NH: I am struck by some of the formal & material characteristics of the works. I especially like the play between the loose, bravura would be the traditional descriptive term, quality of your mark-making and brushwork and passages of dense, sometimes built-up texture in your works… Can you tell us about how these two elements work within your practice?

M B-B: I work by layers and each layer has a different energy depending on my mood, the music I’m listening to and the work I’ve seen and surrounded myself with. I love getting a bit meticulous in my work and knowing a bit more what I’m doing but my challenge with each painting is to get to a point of no control, which I am paradoxically still, somehow guiding. That’s when the most interesting things happen in the work and also where the biggest frustrations arise. It can be quite chaotic but when something exciting happens, all the struggles and anxiety of the unknown has been worth it.

NH: The importance of texture extends to the supports you use. Palm tree, skull, beer, 2022, the work acquired by Modern Forms, is painted on plexiglass and you can see the effect that has on the paint and the aesthetic quality of the painting. Can you tell us about the choices you make in regards to the supports you use?

M B-B: I like a flat and hard surface on which all the texture is yet to be built. I‘ve tried different kinds of support like aluminium and plexiglas, but now I’m mainly painting on wood. I like the smell and colour of it and find it friendlier than the other support sI‘ve used in the past. I also prefer its timelessness.

NH: You have a successful career as a set designer. Can you tell us about how you started on that path? Is there a relationship between your commercial work and your painting?

M B-B: I came to London in 2013 after I graduated from the Beaux Arts de Paris so I could experience a more diverse, and to my taste at least, more daring art scene than the one in Paris at that time, but I also already had the ambition to work in Set Design. I used to describe my paintings as looking like elements of the set of a horror film that Minnelli would have directed or of a set from a musical directed by Carpenter… So I guess the link between set design and my paintings is quite strong. It’s all about creating an atmosphere. The only difference with my painting is that I don’t have to go through any department to approve of my choice of composition, lights and colours, the freedom is complete, which brings another kind of challenge. 

NH: At the time of writing you are showing in a group show at Radicants in Paris and about to open your first solo show at Sherbert Green in London. The pace of your exhibitions is picking up, which makes me wonder about what the relationship between making and showing work is like for you?
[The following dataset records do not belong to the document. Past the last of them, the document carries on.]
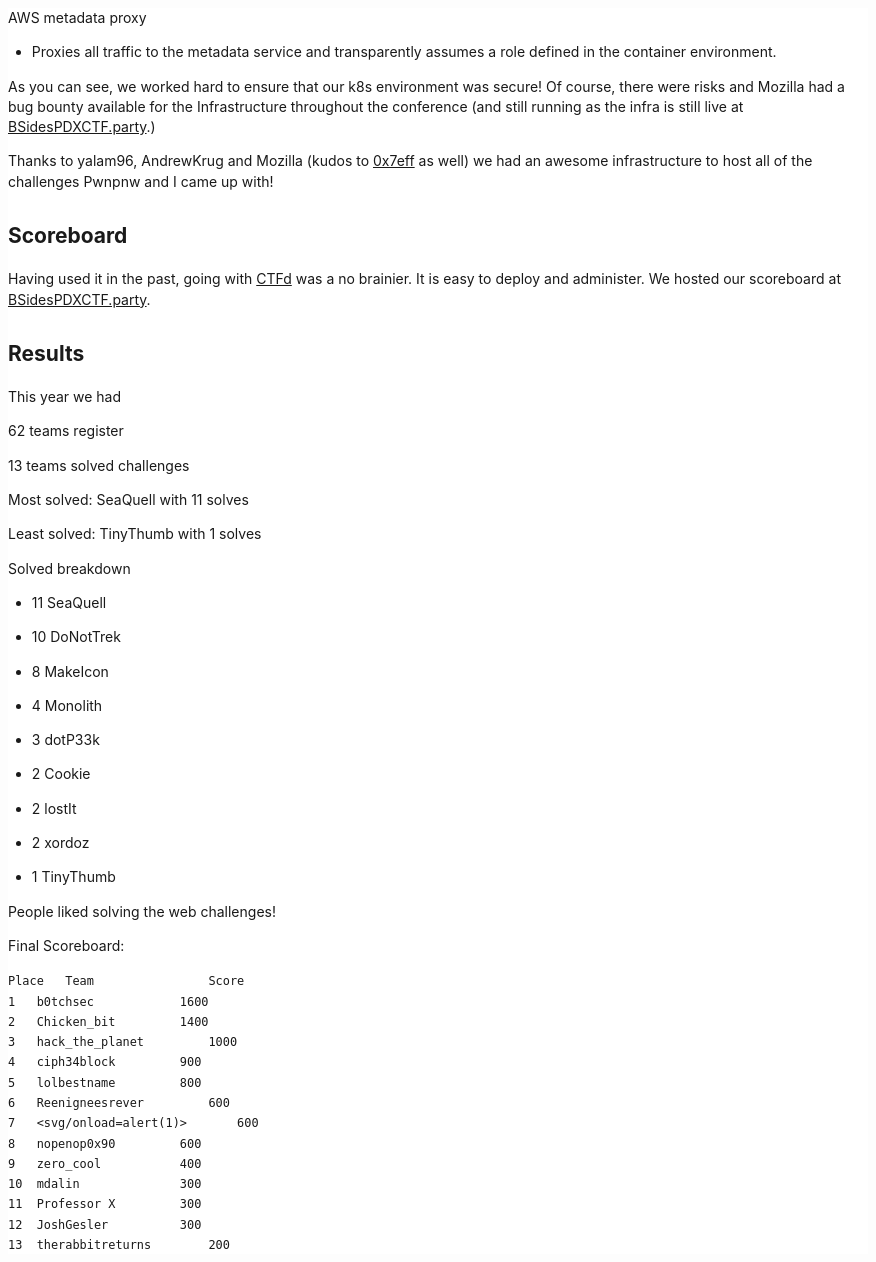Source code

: AWS metadata proxy

- Proxies all traffic to the metadata service and transparently assumes a role defined in the container environment.

As you can see, we worked hard to ensure that our k8s environment was secure! Of course, there were risks and Mozilla had a bug bounty available for the Infrastructure throughout the conference (and still running as the infra is still live at [BSidesPDXCTF.party](https://bsidespdxctf.party/).)

Thanks to yalam96, AndrewKrug and Mozilla (kudos to [0x7eff](https://twitter.com/0x7eff) as well) we had an awesome infrastructure to host all of the challenges Pwnpnw and I came up with!

## Scoreboard

Having used it in the past, going with [CTFd](https://twitter.com/ctfdio) was a no brainier. It is easy to deploy and administer. We hosted our scoreboard at [BSidesPDXCTF.party](https://bsidespdxctf.party/).

## Results

This year we had 

62 teams register

13 teams solved challenges 

Most solved: SeaQuell with 11 solves

Least solved: TinyThumb with 1 solves

Solved breakdown

- 11 SeaQuell

- 10 DoNotTrek

- 8 MakeIcon

- 4 Monolith

- 3 dotP33k

- 2 Cookie

- 2 lostIt

- 2 xordoz

- 1 TinyThumb

People liked solving the web challenges!

Final Scoreboard:

```
Place	Team				Score
1	b0tchsec			1600
2	Chicken_bit			1400
3	hack_the_planet			1000
4	ciph34block			900
5	lolbestname			800
6	Reenigneesrever			600
7	<svg/onload=alert(1)>		600
8	nopenop0x90			600
9	zero_cool			400
10	mdalin				300
11	Professor X			300
12	JoshGesler			300
13	therabbitreturns		200

```
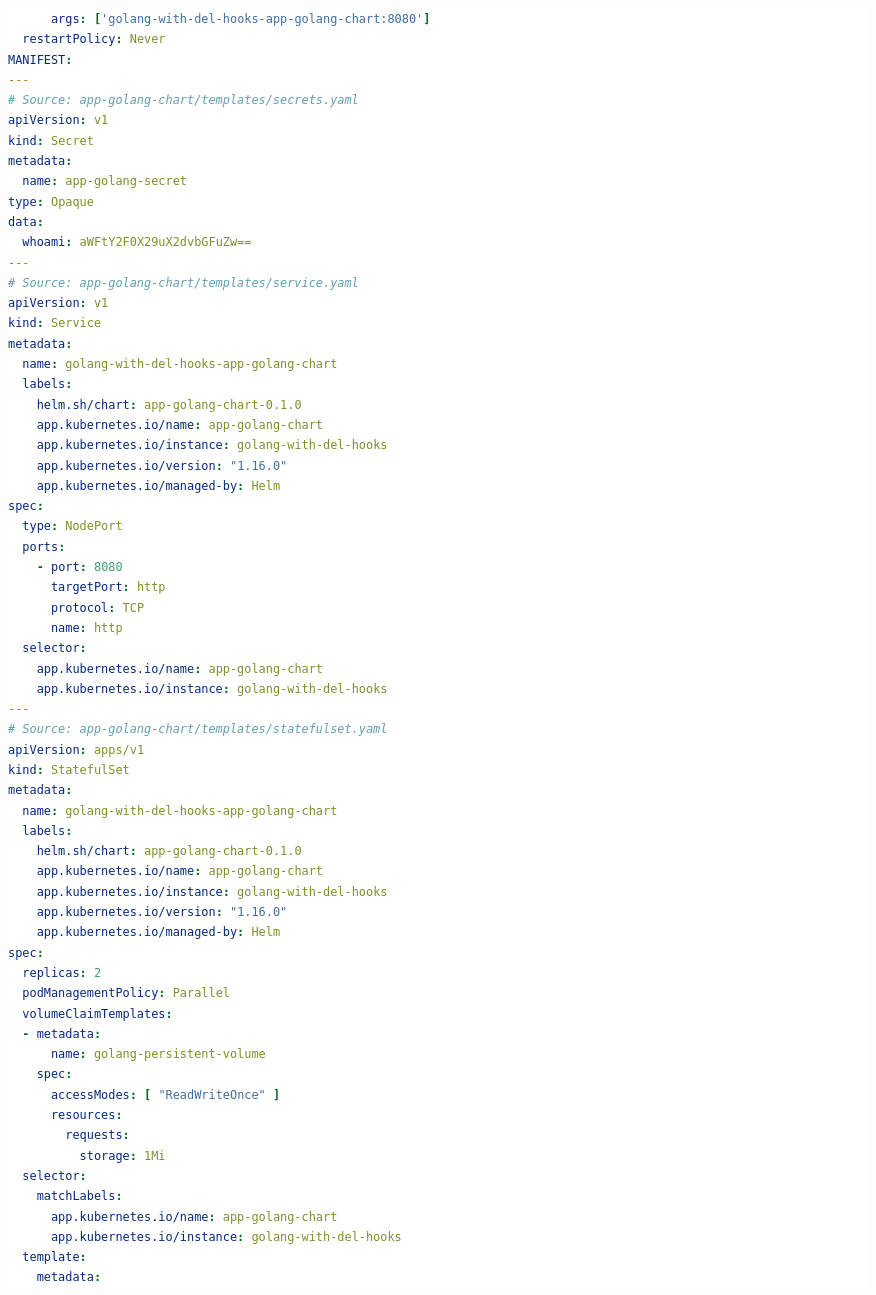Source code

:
```yaml
      args: ['golang-with-del-hooks-app-golang-chart:8080']
  restartPolicy: Never
MANIFEST:
---
# Source: app-golang-chart/templates/secrets.yaml
apiVersion: v1
kind: Secret
metadata:
  name: app-golang-secret
type: Opaque
data:
  whoami: aWFtY2F0X29uX2dvbGFuZw==
---
# Source: app-golang-chart/templates/service.yaml
apiVersion: v1
kind: Service
metadata:
  name: golang-with-del-hooks-app-golang-chart
  labels:
    helm.sh/chart: app-golang-chart-0.1.0
    app.kubernetes.io/name: app-golang-chart
    app.kubernetes.io/instance: golang-with-del-hooks
    app.kubernetes.io/version: "1.16.0"
    app.kubernetes.io/managed-by: Helm
spec:
  type: NodePort
  ports:
    - port: 8080
      targetPort: http
      protocol: TCP
      name: http
  selector:
    app.kubernetes.io/name: app-golang-chart
    app.kubernetes.io/instance: golang-with-del-hooks
---
# Source: app-golang-chart/templates/statefulset.yaml
apiVersion: apps/v1
kind: StatefulSet
metadata:
  name: golang-with-del-hooks-app-golang-chart
  labels:
    helm.sh/chart: app-golang-chart-0.1.0
    app.kubernetes.io/name: app-golang-chart
    app.kubernetes.io/instance: golang-with-del-hooks
    app.kubernetes.io/version: "1.16.0"
    app.kubernetes.io/managed-by: Helm
spec:
  replicas: 2
  podManagementPolicy: Parallel
  volumeClaimTemplates:
  - metadata:
      name: golang-persistent-volume
    spec:
      accessModes: [ "ReadWriteOnce" ]
      resources:
        requests:
          storage: 1Mi
  selector:
    matchLabels:
      app.kubernetes.io/name: app-golang-chart
      app.kubernetes.io/instance: golang-with-del-hooks
  template:
    metadata:
```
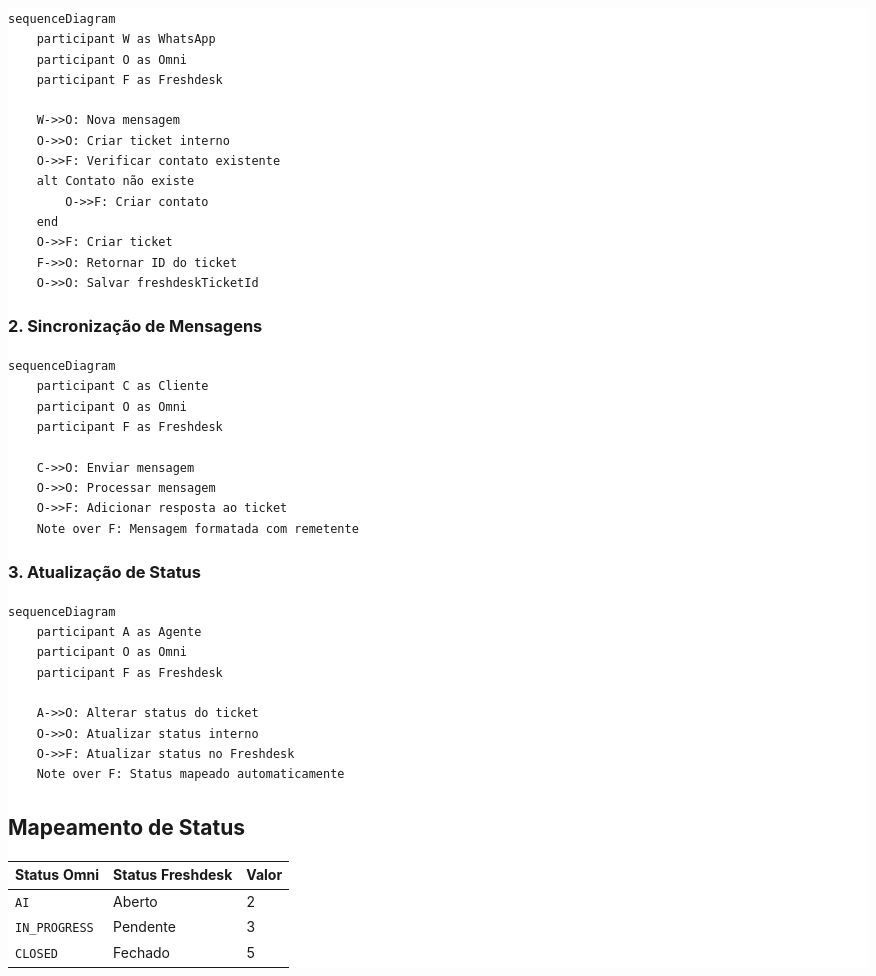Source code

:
 ```mermaid
sequenceDiagram
    participant W as WhatsApp
    participant O as Omni
    participant F as Freshdesk
    
    W->>O: Nova mensagem
    O->>O: Criar ticket interno
    O->>F: Verificar contato existente
    alt Contato não existe
        O->>F: Criar contato
    end
    O->>F: Criar ticket
    F->>O: Retornar ID do ticket
    O->>O: Salvar freshdeskTicketId
```

### 2. Sincronização de Mensagens

```mermaid
sequenceDiagram
    participant C as Cliente
    participant O as Omni
    participant F as Freshdesk
    
    C->>O: Enviar mensagem
    O->>O: Processar mensagem
    O->>F: Adicionar resposta ao ticket
    Note over F: Mensagem formatada com remetente
```

### 3. Atualização de Status

```mermaid
sequenceDiagram
    participant A as Agente
    participant O as Omni
    participant F as Freshdesk
    
    A->>O: Alterar status do ticket
    O->>O: Atualizar status interno
    O->>F: Atualizar status no Freshdesk
    Note over F: Status mapeado automaticamente
```

## Mapeamento de Status

| Status Omni | Status Freshdesk | Valor |
|-------------|------------------|--------|
| `AI` | Aberto | 2 |
| `IN_PROGRESS` | Pendente | 3 |
| `CLOSED` | Fechado | 5 |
M B-B: For about seven years after I graduated, I didn’t want to risk having the art scene influence the development of my painting so I let go of the ambition of selling or even just showing my work. I think the biggest threat to your work is being stuck in wanting to please, which social media like instagram is bringing to another level. I knew I wanted to get somewhere and that my intuition had to be preserved. I still have a lot to explore but I am not afraid anymore of my work not being sexy enough and I’m actually pretty excited. I have a proposition to make in painting and its success matters but I’m not desperate about it, and that for me is a personal success in itself.